2. Gradient descent also includes a limit on the number of steps it will take before giving up. We can configure this number depending upon the problem and our experience. Usually, the maximum number of steps are 1000 or even greater. So, even if Step Size is large, if there have been more than the Maximum number of steps, Gradient Descent will stop.

We can also say that the stopping criteria for Gradient Descent is simply. When our model get converged.

## Does weight (parameter) initialization matter? • For convex problem, initialization value doesn't really matter as you will eventually reach the minimum if you choose the small enough learning rate.
• For neural networks, where there are more than one minimum and some are better than others then the initialization value does matter and we do need to assign them carefully.

## Other variations of the Gradient Descent

### Why there are other variants of Gradient Descent?

The default Gradient Descent doesn't work really well for large dataset it's efficiency really sucks. When we computing the gradient of the loss function Math's suggest that we should compute the gradient over all examples in our dataset. This is the only way to guarantee that our gradient steps are in the right direction.
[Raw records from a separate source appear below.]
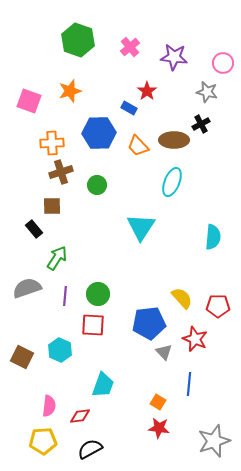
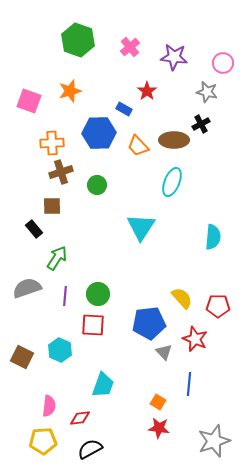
blue rectangle at (129, 108): moved 5 px left, 1 px down
red diamond at (80, 416): moved 2 px down
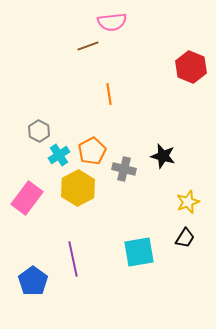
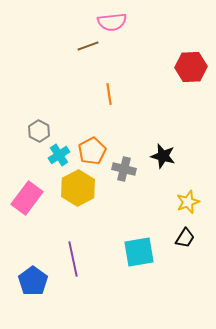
red hexagon: rotated 24 degrees counterclockwise
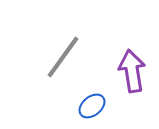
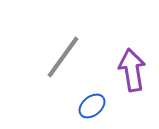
purple arrow: moved 1 px up
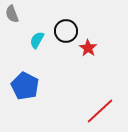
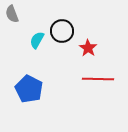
black circle: moved 4 px left
blue pentagon: moved 4 px right, 3 px down
red line: moved 2 px left, 32 px up; rotated 44 degrees clockwise
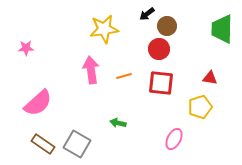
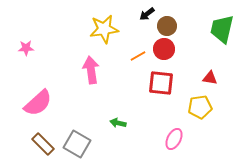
green trapezoid: rotated 12 degrees clockwise
red circle: moved 5 px right
orange line: moved 14 px right, 20 px up; rotated 14 degrees counterclockwise
yellow pentagon: rotated 10 degrees clockwise
brown rectangle: rotated 10 degrees clockwise
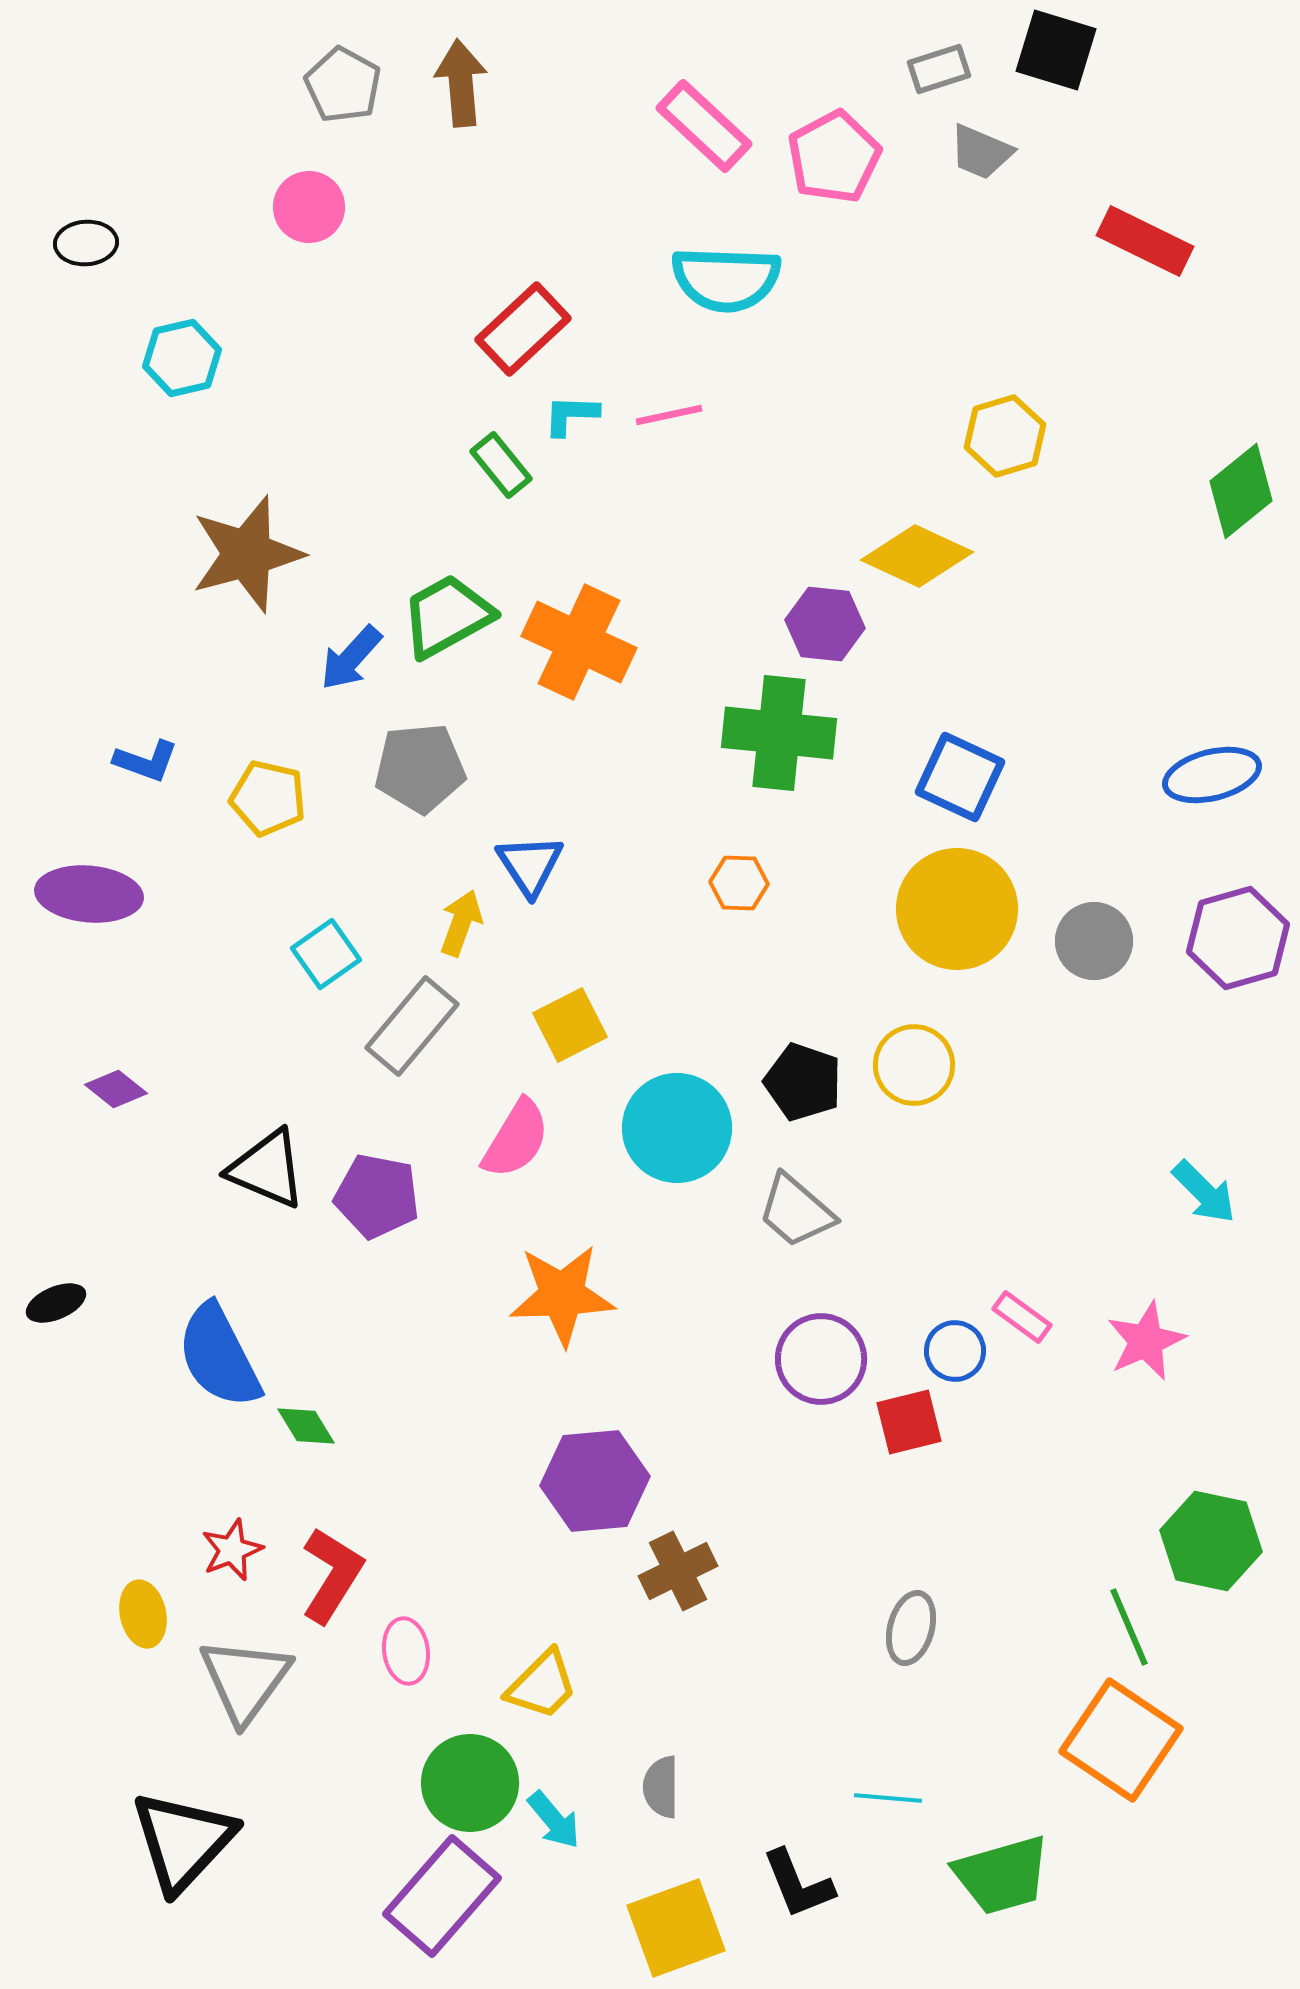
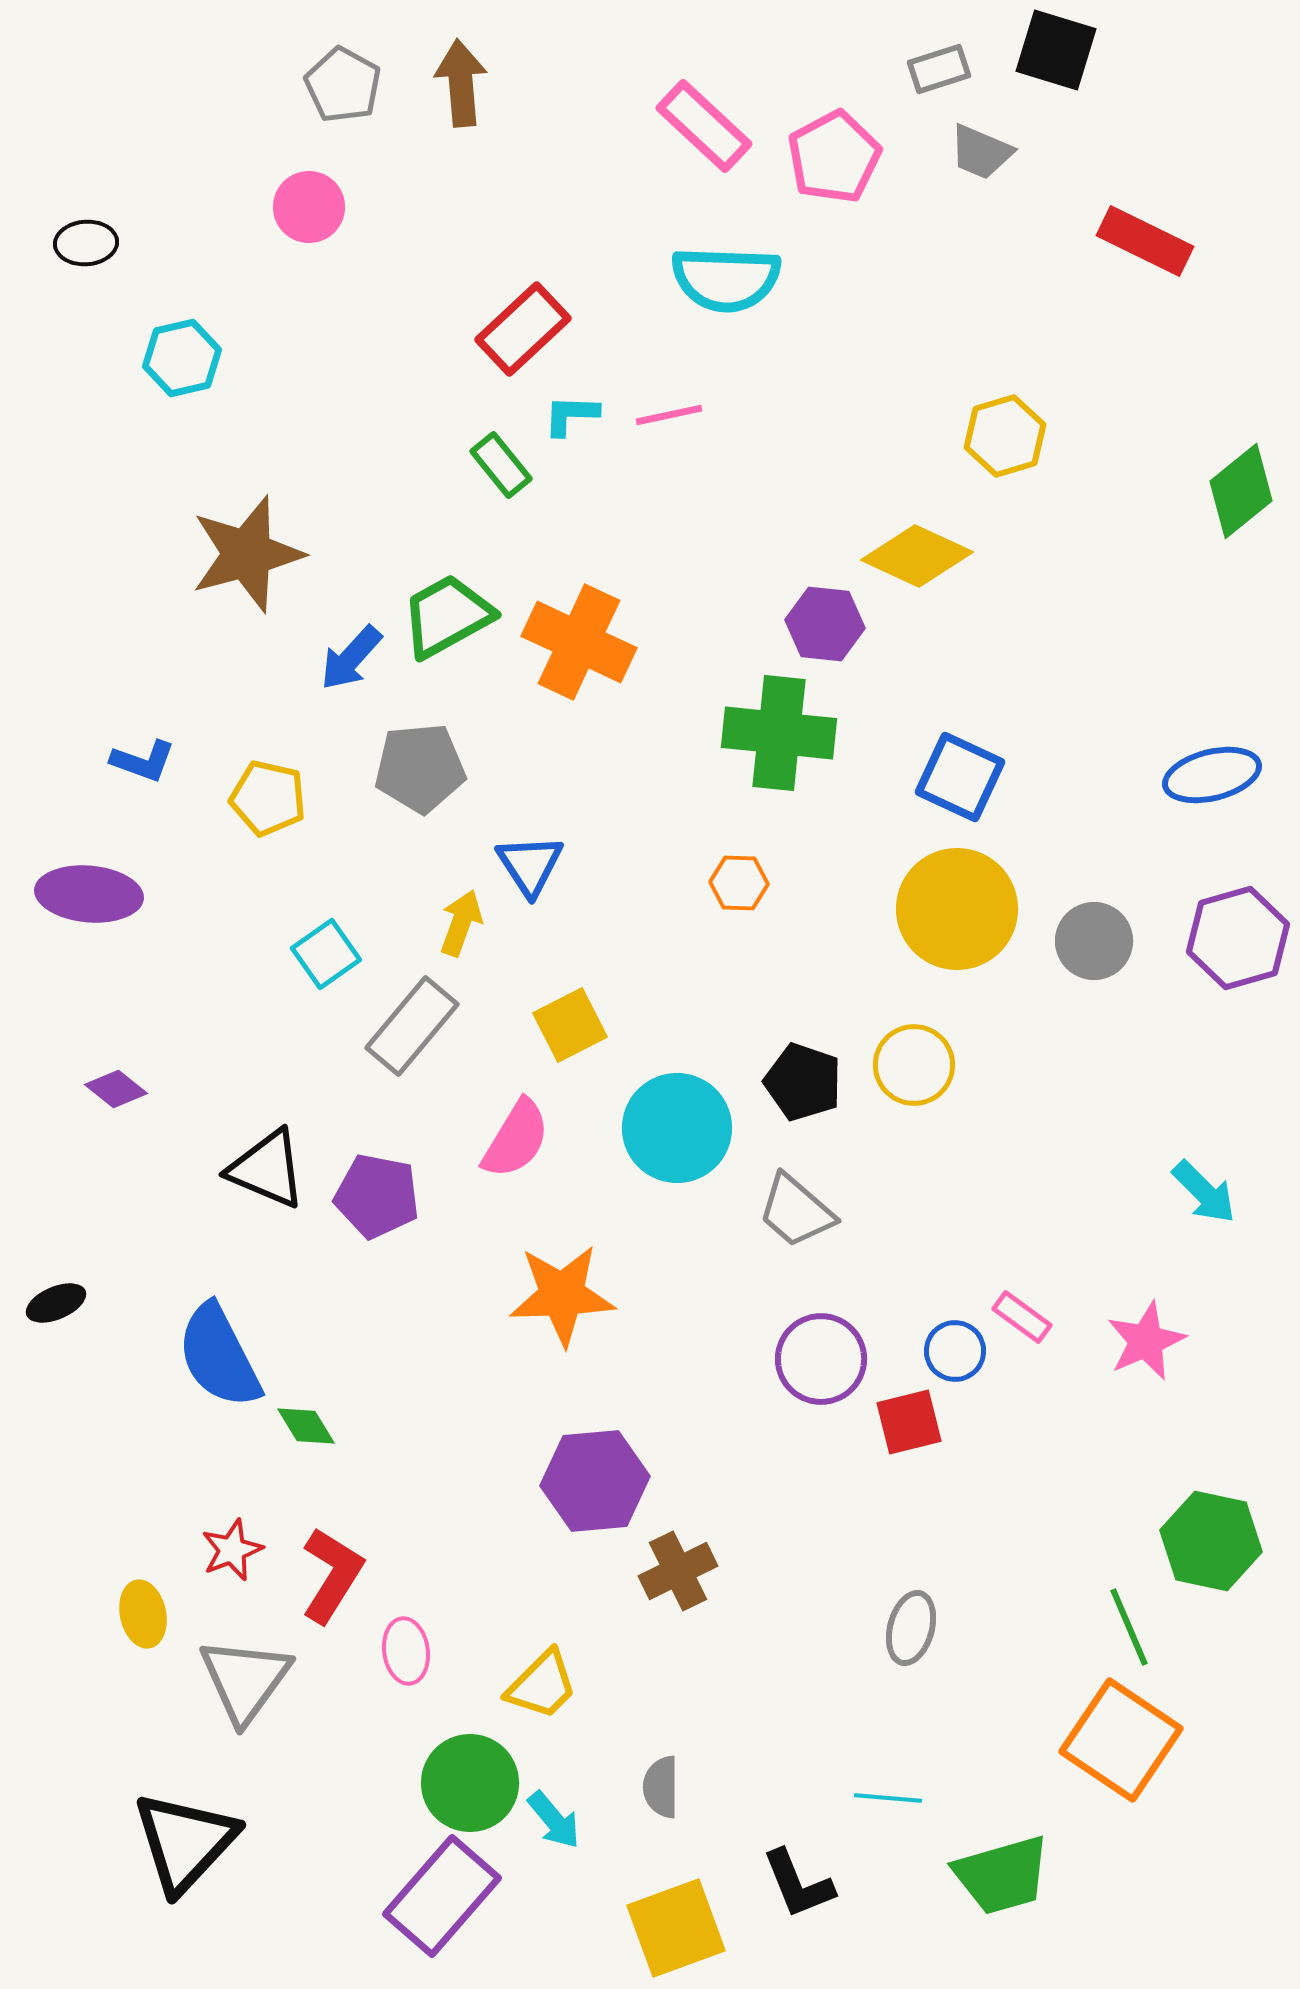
blue L-shape at (146, 761): moved 3 px left
black triangle at (183, 1841): moved 2 px right, 1 px down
But for a large dataset with million or billion examples that would be a lot of computation in order to perform each step. As the Loss function will be really large and calculating it's derivative will result in large computation time.

Empirically, rather than using the entire dataset we can compute
the gradient of the loss function over the single randomly selected example over the dataset that mostly works too. Even though they have to take more steps but the amount of computation require to reach solution is often much smaller. This is known as Stochastic Gradient Descent. This significantly reduces the time spent calculating the derivative of the loss function.